10. Region-specific disclosures
- California (CCPA/CPRA): the categories of personal information we collect and the purposes are listed above. We do not “sell” or “share” personal information as those terms are defined under the CPRA (including any disclosure for cross-context behavioral advertising). You have the rights to know, delete, and correct. You may have the right to limit the use of sensitive personal information where we use or disclose it beyond the CPRA’s permitted business purposes. We honor opt-out preference signals (GPC) and will not discriminate against you for exercising your rights.

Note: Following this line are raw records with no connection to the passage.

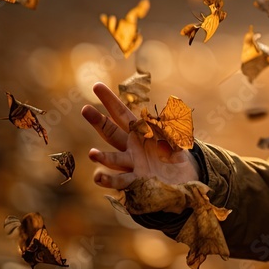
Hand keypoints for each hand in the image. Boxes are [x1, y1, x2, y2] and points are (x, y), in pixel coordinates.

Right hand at [82, 82, 199, 211]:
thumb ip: (174, 126)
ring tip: (92, 154)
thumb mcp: (177, 137)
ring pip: (113, 159)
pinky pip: (120, 180)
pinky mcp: (136, 181)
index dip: (110, 101)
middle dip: (98, 121)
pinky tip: (99, 177)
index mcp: (139, 132)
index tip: (96, 86)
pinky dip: (110, 179)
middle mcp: (131, 147)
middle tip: (85, 109)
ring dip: (102, 157)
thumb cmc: (175, 153)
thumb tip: (176, 109)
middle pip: (111, 132)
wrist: (183, 178)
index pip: (121, 113)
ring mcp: (131, 164)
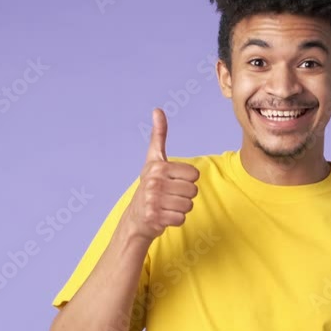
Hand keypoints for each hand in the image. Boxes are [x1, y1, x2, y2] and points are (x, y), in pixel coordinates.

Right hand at [126, 108, 199, 240]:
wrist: (136, 216)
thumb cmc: (150, 186)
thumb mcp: (153, 160)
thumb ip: (158, 135)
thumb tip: (157, 110)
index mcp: (158, 167)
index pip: (194, 174)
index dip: (187, 180)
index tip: (173, 181)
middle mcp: (154, 182)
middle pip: (193, 190)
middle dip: (185, 195)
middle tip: (171, 195)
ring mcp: (153, 201)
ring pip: (189, 205)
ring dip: (182, 208)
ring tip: (168, 205)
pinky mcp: (155, 217)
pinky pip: (182, 218)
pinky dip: (176, 219)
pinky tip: (165, 216)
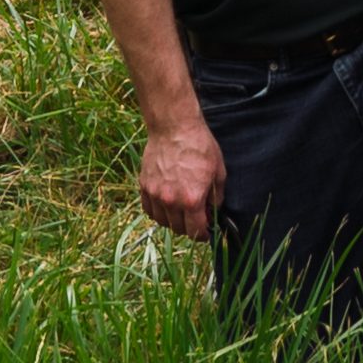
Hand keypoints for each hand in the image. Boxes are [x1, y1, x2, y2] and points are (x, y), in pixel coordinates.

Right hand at [135, 118, 223, 239]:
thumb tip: (213, 211)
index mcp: (191, 200)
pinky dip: (158, 212)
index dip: (203, 235)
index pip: (196, 232)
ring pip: (163, 222)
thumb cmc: (200, 146)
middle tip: (196, 218)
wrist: (174, 127)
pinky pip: (149, 210)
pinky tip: (166, 204)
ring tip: (181, 211)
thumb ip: (217, 197)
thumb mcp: (218, 172)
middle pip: (178, 229)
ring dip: (173, 221)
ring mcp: (155, 194)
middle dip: (190, 228)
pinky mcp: (144, 186)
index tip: (206, 232)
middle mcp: (171, 201)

- Other US states. Where applicable based on your state of residency, residents of Virginia (VCDPA), Colorado (CPA), Connecticut (CTDPA), Oregon (OCPA), Texas (TDPSA), and other states with comprehensive privacy laws have rights to access, correct, delete, and obtain a copy of their data, and to opt out of targeted advertising, “sale,” and certain profiling. While these rights broadly overlap, the statutes differ in ways we honor:
- Appeals. Nearly every state with a comprehensive privacy law gives you the right to appeal if we decline your request (including Virginia, Colorado, Connecticut, Oregon, Texas, and others). If we deny your request, you may appeal by contacting privacy@servegrace.com; we will respond within the period your state’s law requires and tell you how to contact your state attorney general if you remain unsatisfied.
- Universal opt-out signals. Colorado, Connecticut, Oregon, Texas, and others require honoring browser-level universal opt-out mechanisms. We recognize Global Privacy Control (GPC) as a valid opt-out of sale/targeted advertising (see A6).

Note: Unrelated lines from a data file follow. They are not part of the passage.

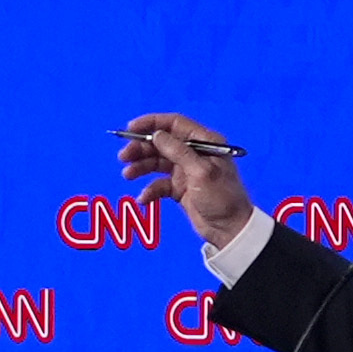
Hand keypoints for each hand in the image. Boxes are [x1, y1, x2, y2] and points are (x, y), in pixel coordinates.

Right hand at [118, 112, 254, 248]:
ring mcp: (186, 171)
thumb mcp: (200, 171)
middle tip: (123, 157)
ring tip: (128, 175)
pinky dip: (150, 190)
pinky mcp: (179, 188)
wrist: (229, 228)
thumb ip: (178, 151)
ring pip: (157, 162)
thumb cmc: (223, 197)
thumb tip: (157, 134)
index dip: (152, 123)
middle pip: (162, 143)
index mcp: (205, 142)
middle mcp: (194, 153)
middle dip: (141, 148)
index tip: (131, 127)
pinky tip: (144, 198)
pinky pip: (159, 184)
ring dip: (141, 167)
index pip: (175, 124)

- Sensitive data. Where a state requires opt-in consent before processing sensitive data (e.g., Colorado, Connecticut, Virginia, Oregon), we obtain it. Texas likewise requires consent to process sensitive data, but additionally mandates specific notice language where applicable. We process sensitive data only as needed to provide the service.
- EU/UK (GDPR): legal bases, data-subject rights, and the right to lodge a complaint with a supervisory authority.
- Brazil (LGPD): rights mirror the above; requests answered within 15 days.
11. Changes to this notice
We’ll update this notice as the service or the law changes and revise the “Last updated” date. Material changes will be communicated as required.